"Personnellement sensible" à la détresse d'autrui, "altruiste" jusqu'à "s'hyper-identifier" à l'autre, mais d'une fragilité presque "banale". Ce jeudi, les pyschiatres ont balayé tout lien entre l'état psychologique de l'ex urgentiste Bonnemaison et "l'empoisonnement" de patients incurables.
L'élément-clef des actes de Nicolas Bonnemaison, a déclaré l'expert-pyschiatre Roland Coutanceau à la Cour d'assises du Maine-et-Loire, c'est "l'hyper-identification à autrui, souvent une caractéristique des gens sensibles : se mettre à la place des autres", "prêter à l'autre une émotion et déterminer ses actes en fonction".
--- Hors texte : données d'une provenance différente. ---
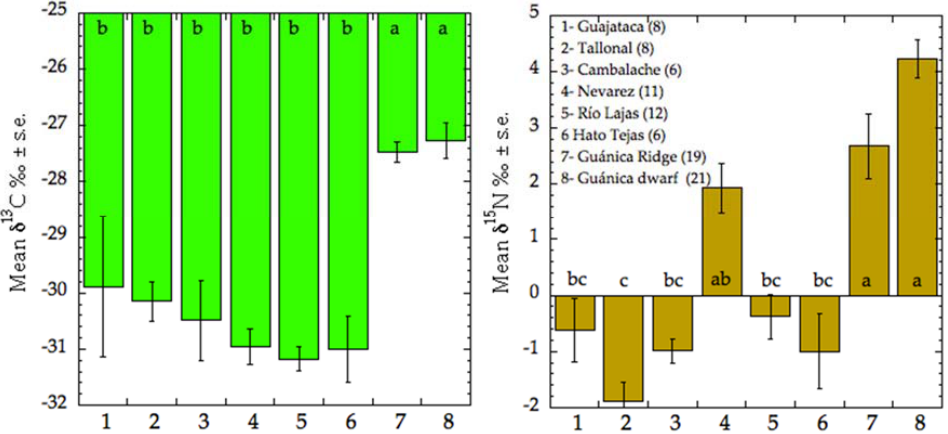
Figure 6. Average ± SE. values of N and C isotopes in adult leaves from different karst forests in Puerto Rico. Columns with the same letter at the base indicate statistical similarity (Tukey Honest Significant Difference, p = 0.01).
C'est pour cela, a poursuivi l'expert, que l'urgentiste va soulager par des sédatifs des gens en fin de vie qui, pour lui, sont dans "une situation indigne". Pour cela qu'il n'en parlera pas aux infirmières, pour leur éviter de "prendre le poids de donner un médicament qui va soulager mais conduire à la mort". C'est pour cela aussi qu'il n'en parlera pas aux familles, les "exonérant aussi de ce poids".
"Il ne tue pas, il soulage quelqu'un dont l'état est une atteinte à sa propre dignité", "c'est donc par hyper-sensibilité, pour exonérer les autres. Et son autocritique est +oui, j'aurais dû en parler+", a résumé l'expert. "L'intentionnalité de donner la mort n'est pas le sujet".
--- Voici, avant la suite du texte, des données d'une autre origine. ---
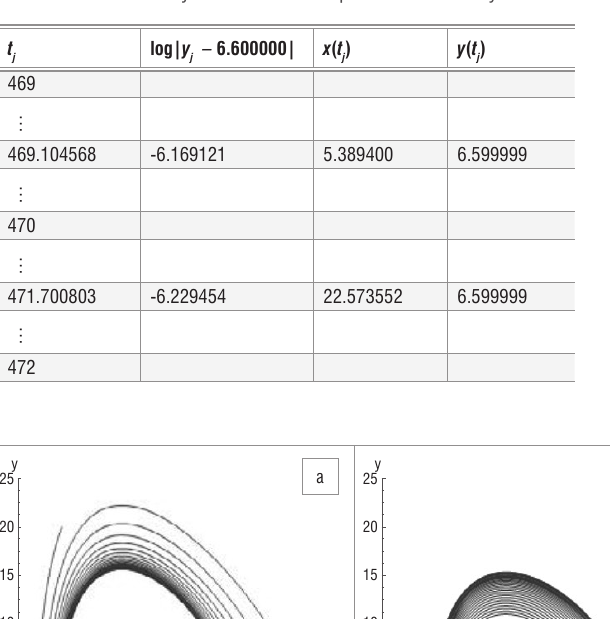
Figure 5: Convergence of sequences { u xy- plane. An accuracy to six decimals for points on the limit cycle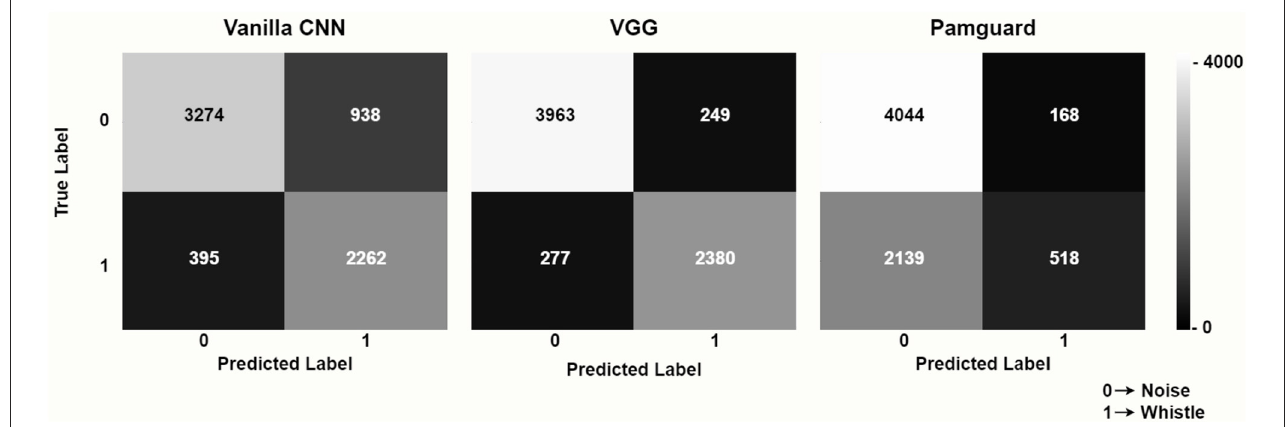
FIGURE3 Confusion matrices for the deep learning models (vanilla CNN and VGG with transfer learning) and for the PamGuard baseline.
Il a aussi souligné que "les faits reprochés ne peuvent être mis en lien avec aucun trouble mental" de l'urgentiste, sous anti-dépresseurs à l'époque des faits, mais pas "cliniquement dépressif". En clair, a conclu le Dr Coutanceau, Nicolas
Bonnemaison est "sans pathologie au niveau de la personnalité", malgré "un petit filet d'anxiété". "Banalement, nous sommes tous des névrotiques...".
Avant lui un autre expert, le psychologue Alain Pénin, avait lui aussi souligné l'absence de "dimension pathologique", mais soulevé une "problématique pas résolue avec le personnage paternel", la figure tutélaire de ce père admiré, ancien directeur de clinique, qui se suicida en 1987 à la suite de l'échec d'une relation amoureuse.
L'expert a soulevé à l'audience des "éléments de vie strictement parallèles" entre Nicolas Bonnemaison et son père, les actes de l'urgentiste "pouvant être interprétés comme une forme de suicide professionnel, en parallèle avec le suicide du père".
Nicolas Bonnemaison, 54 ans, est jugé en appel à Angers jusqu'à samedi pour avoir, en 2010-2011, à l'Hôpital de Bayonne dans les Pyrénées-Atlantiques, injecté des produits létaux à sept patients âgés, incurables, aux thérapies arrêtées, abrégeant leurs souffrances et leur vie.
Au procès en première instance en 2014, il avait été acquitté par les jurés de la Cour d'assises de Pau.
Il encourt la réclusion criminelle à perpétuité.